### [Request]
Pictures appear among the records. Write out all else exactly as it stands.

### [Data listing]
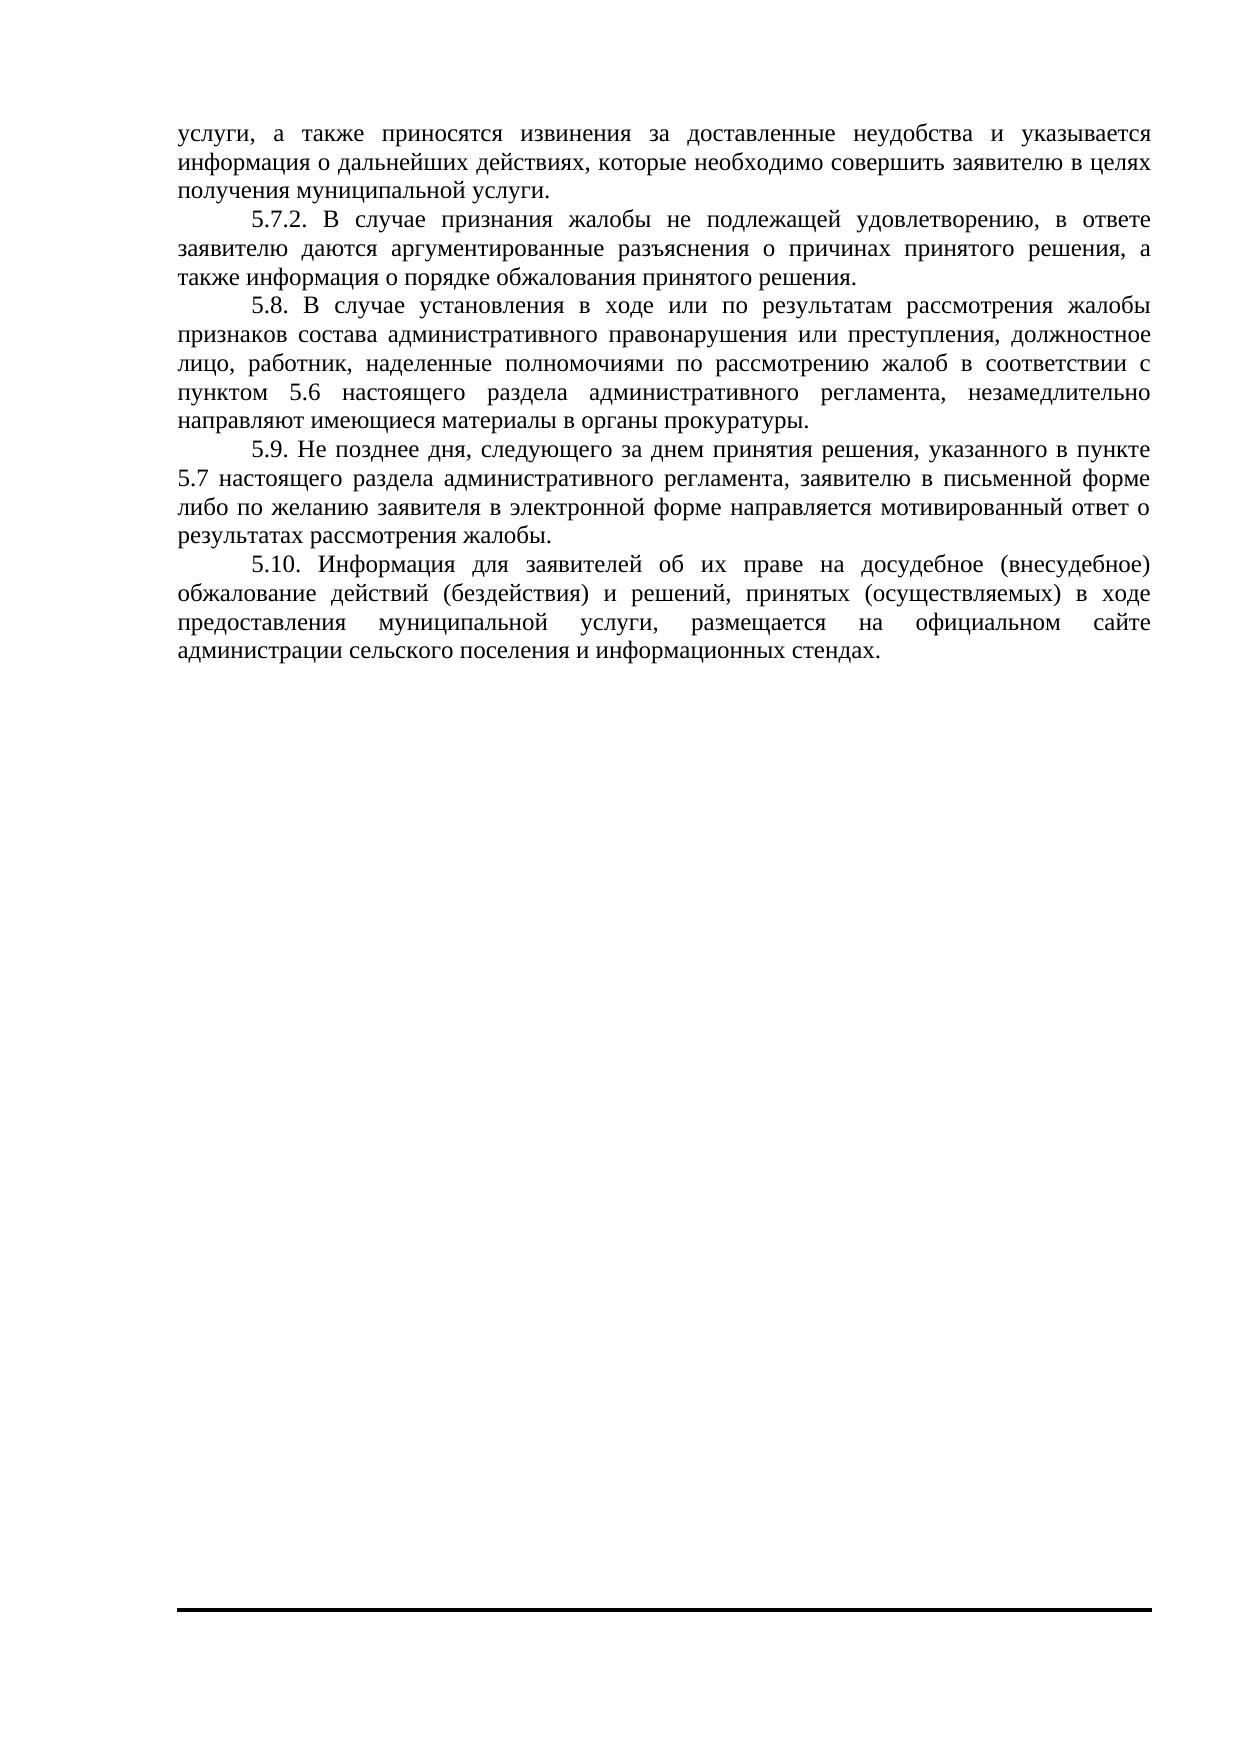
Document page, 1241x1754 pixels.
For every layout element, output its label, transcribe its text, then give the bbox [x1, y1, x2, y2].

text 5.9. Не позднее дня, следующего за днем принятия решения, указанного в пункте 5.7 настоящего раздела административного регламента, заявителю в письменной форме либо по желанию заявителя в электронной форме направляется мотивированный ответ о результатах рассмотрения жалобы. [177, 434, 1152, 549]
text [177, 118, 1152, 204]
text 5.7.2. В случае признания жалобы не подлежащей удовлетворению, в ответе заявителю даются аргументированные разъяснения о причинах принятого решения, а также информация о порядке обжалования принятого решения. [177, 204, 1152, 291]
text 5.8. В случае установления в ходе или по результатам рассмотрения жалобы признаков состава административного правонарушения или преступления, должностное лицо, работник, наделенные полномочиями по рассмотрению жалоб в соответствии с пунктом 5.6 настоящего раздела административного регламента, незамедлительно направляют имеющиеся материалы в органы прокуратуры. [177, 291, 1152, 434]
text 5.10. Информация для заявителей об их праве на досудебное (внесудебное) обжалование действий (бездействия) и решений, принятых (осуществляемых) в ходе предоставления муниципальной услуги, размещается на официальном сайте администрации сельского поселения и информационных стендах. [177, 549, 1152, 664]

### [Problem solution]
Document page, 1241x1754 pixels.
For every layout element, output its label, transcribe its text, then give the bbox [x1, y1, x2, y2].

text 5.9. Не позднее дня, следующего за днем принятия решения, указанного в пункте 5.7 настоящего раздела административного регламента, заявителю в письменной форме либо по желанию заявителя в электронной форме направляется мотивированный ответ о результатах рассмотрения жалобы. [177, 434, 1152, 549]
text [177, 118, 1152, 204]
text 5.7.2. В случае признания жалобы не подлежащей удовлетворению, в ответе заявителю даются аргументированные разъяснения о причинах принятого решения, а также информация о порядке обжалования принятого решения. [177, 204, 1152, 291]
text 5.8. В случае установления в ходе или по результатам рассмотрения жалобы признаков состава административного правонарушения или преступления, должностное лицо, работник, наделенные полномочиями по рассмотрению жалоб в соответствии с пунктом 5.6 настоящего раздела административного регламента, незамедлительно направляют имеющиеся материалы в органы прокуратуры. [177, 291, 1152, 434]
text 5.10. Информация для заявителей об их праве на досудебное (внесудебное) обжалование действий (бездействия) и решений, принятых (осуществляемых) в ходе предоставления муниципальной услуги, размещается на официальном сайте администрации сельского поселения и информационных стендах. [177, 549, 1152, 664]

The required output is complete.